● **EXTRACT TO READ**

Digital Marketplaces Unleashed
Page 85
An important challenge to be further explored are the issues of analysis, scalability, transparency and quality assurance of systems that continuously drive their decisions based on statistical estimates and runtime data. In the following two Sections, we will discuss our approaches and ideas in this direction.
55.3 Get to Know Your Software: Non‐Functional Requirements for Adaptive Systems
In the previous Section, we discussed how to shift some activities traditionally placed in the design time of the software development process towards runtime. We showed how planning can be used to make a software product adhere to specified functional requirements during runtime. However, software development is also concerned with non‐functional requirements (NFRs), i. e., properties like performance, scalability or robustness, the fulfillment of which can be just as crucial to many software applications.
55.3.1 NFR Assessment
In the traditional software development process, non‐functional requirements are assessed on a per‐domain basis by respective experts. For example, for a web shop application, performance can be defined as the average time‐to‐respond to requests on the web shop’s site or the maximum load of users the web shop can serve at the same time. For factory automation software, performance might be defined as the throughput of parts that can be achieved or as the maximum time it takes to employ a desired change of production in the factory setup. Even in these quickly sketched examples it becomes clear that there often is an intricate trade‐off between multiple non‐functional requirements: A factory may be able to improve its reaction time to changes by keeping a relatively large amount of equipment in a state of stand‐by; but this decision may in turn diminish the throughput the factory is able to provide when no change is required at all.

● **SOURCE RECORDS**
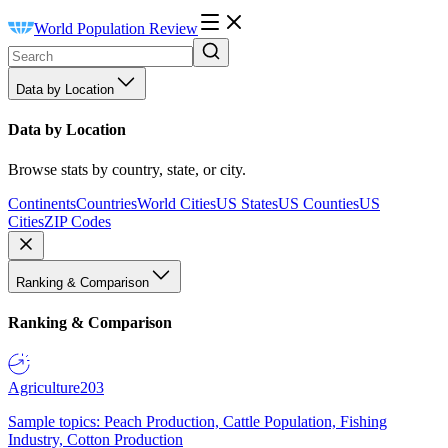
World Population Review
Data by Location
Data by Location
Browse stats by country, state, or city.
Continents
Countries
World Cities
US States
US Counties
US
Cities
ZIP Codes
Ranking & Comparison
Ranking & Comparison
Agriculture
203
Sample topics: Peach Production, Cattle Population, Fishing
Industry, Cotton Production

● **TASK 1**
Format every line of the entries in Block 1, the text read from the page images, as a numbered list, leaving out blank lines and the pictures.
● **TASK 2**
Resume the passage on non-functional requirements for adaptive systems, continuing right after its last sentence.

● **EXERCISE OUTPUT 1**
1. World Population Review
2. Data by Location
3. Data by Location
4. Browse stats by country, state, or city.
5. Continents
6. Countries
7. World Cities
8. US States
9. US Counties
10. US
11. Cities
12. ZIP Codes
13. Ranking & Comparison
14. Ranking & Comparison
15. Agriculture
16. 203
17. Sample topics: Peach Production, Cattle Population, Fishing
18. Industry, Cotton Production

● **EXERCISE OUTPUT 2**
Thus, even though non‐functional properties are often sufficiently general in their definition so that they apply to a wide array of systems built for various different functional purposes, the exact measurements of interest need to be suitably engineered to match the problem at hand [8]. To this aim, the product owner (or whoever is responsible for the requirement specification in the employed development process) typically defines a series of use cases related to non‐functional properties. These could read like this: “When 50 or less users are putting an order into the web shop at the same time, the maximum response time for the server to any of these users must be at most 500 milliseconds.” (Performance)
“When orders to the smart factory have not changed for more than one hour, the throughput should be at least 100 items per hour.” (Performance)
“When a machine in the smart factory crashes, it should take at most 15 min for the factory to reconfigure so that the faulty machine is compensated for.” (Robustness)
As the number of specific use cases increases, it becomes increasingly probable that there exist situations where conflicts between different requirements may arise. A prioritization of the defined use cases is thus an intrinsic part of a specification of non‐functional requirements.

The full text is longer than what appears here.